On one hand, we have the Australian and macroeconomic statistics, RBA's wait-and-see attitude, the favorable situation with the COVID-19 in the country, as well as the general interest of the currency market in risky assets. On the other hand, we have the Australian-Chinese political conflict and RBA head, Philip Lowe's cautious rhetoric.
For example, remarkable data on Australia's economic growth was published last week. In quarterly terms, the country's GDP in Q3 increased from -7% to 3.3%. This indicator has grown at the fastest pace in the last 44 years, although the largest state in the country (Victoria) was in a strict lockdown during this period. If this region were also operating, then the volume of Australia's GDP would increase by approximately 5%. Moreover, there was quite good data on the labor market published a little earlier. Australian inflation did not disappoint either – the main indicators came out either at the level of forecasts, or exceeded the forecast values.

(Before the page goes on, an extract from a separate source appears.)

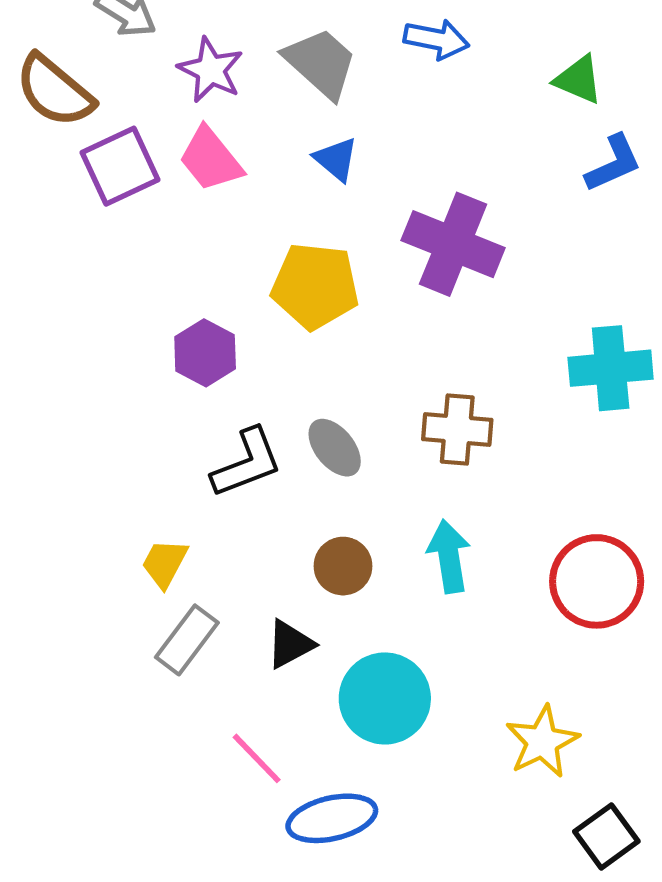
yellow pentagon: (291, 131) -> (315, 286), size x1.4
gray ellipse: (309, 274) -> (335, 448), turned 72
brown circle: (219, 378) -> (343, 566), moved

In other words, key macroeconomic reports favored the Australian dollar, providing background support to it. It is also worth noting the fact that the Reserve Bank of Australia confirmed its wait-and-see position during its last meeting this year, while excluding the option of reducing the interest rate to the negative area.
However, RBA's head Philip Lowe, who speaks too cautious rhetoric, acts as a kind of a barrier for the impulsive growth of the AUD/USD pair. He repeated his main arguments yesterday, which he had already reiterated earlier. In particular, Lowe paid attention to weak wage growth, high underemployment and weak inflation dynamics. In light of these circumstances, he allowed the expansion of the incentive program next year.

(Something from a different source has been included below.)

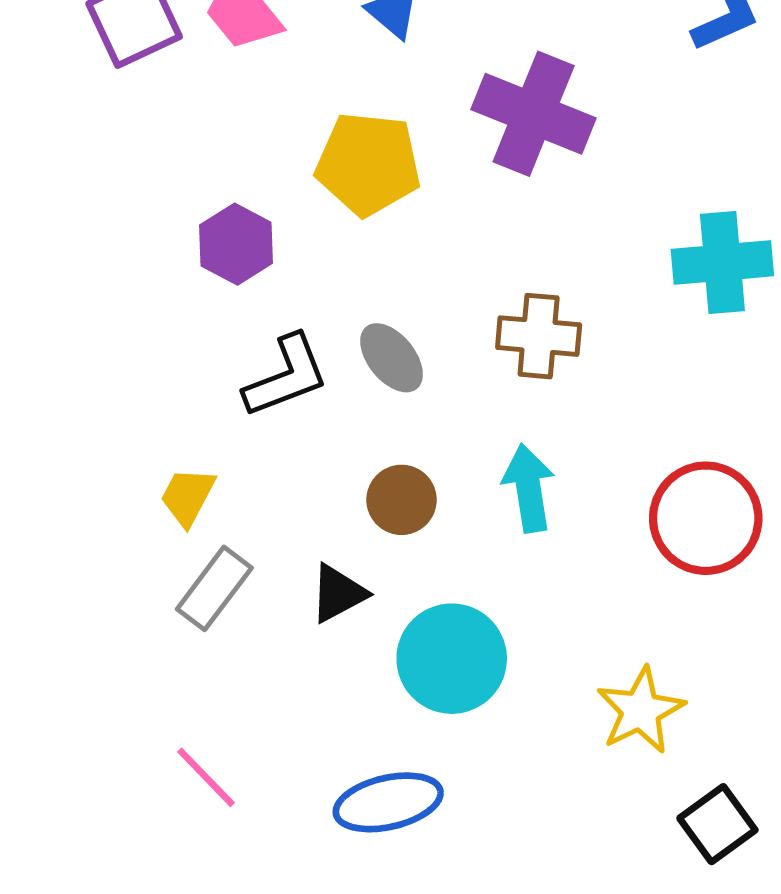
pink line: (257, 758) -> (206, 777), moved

Nevertheless, such threats do not allow the pair's bulls to show their full character, at least in regards with impulse attack to the level of 0.75. Thus, AUD/USD buyers have to cooperate, while attempting to reach the unyielding resistance level of 0.7470.
The Australian-Chinese conflict, which is fading and then flaring up with renewed strength, is also one of the factors which limits the growth of the Australian dollar. For example, a Chinese Foreign Ministry official tweeted a fake photo of an Australian soldier threatening an Afghan child with a knife in late November. There was another scandal, but it quickly faded. Moreover, Australian Prime Minister Scott Morrison suddenly expressed his intention to establish constructive contacts with China, emphasizing that relations with Beijing on the basis of mutual benefit will help both countries.
In general, if this political conflict is considered in the context of the AUD/USD prospects, then it is necessary first to monitor Beijing's attitude to Australian iron ore – China buys about 65% of the iron ore and about two-thirds of this comes from Australia. At the same time, the export of these raw materials from Australia in the last fiscal year amounted to more than 100 billion Australian dollars, which is about half of the total value of all commodity exports.In other words, this is a very sensitive issue for the Australian dollar. But despite all the heated tension, China does not use this lever as a tool for political pressure. As long as the status quo remains in this issue, the conflict itself will have a weak (background) pressure on the AUD/USD pair.
Thus, the current fundamental background for the AUD/USD pair allows us to consider long positions on price declines. The first, and so far the main upward target is the resistance level of 0.7470 (upper line of the Bollinger Bands indicator on the daily and weekly time frames).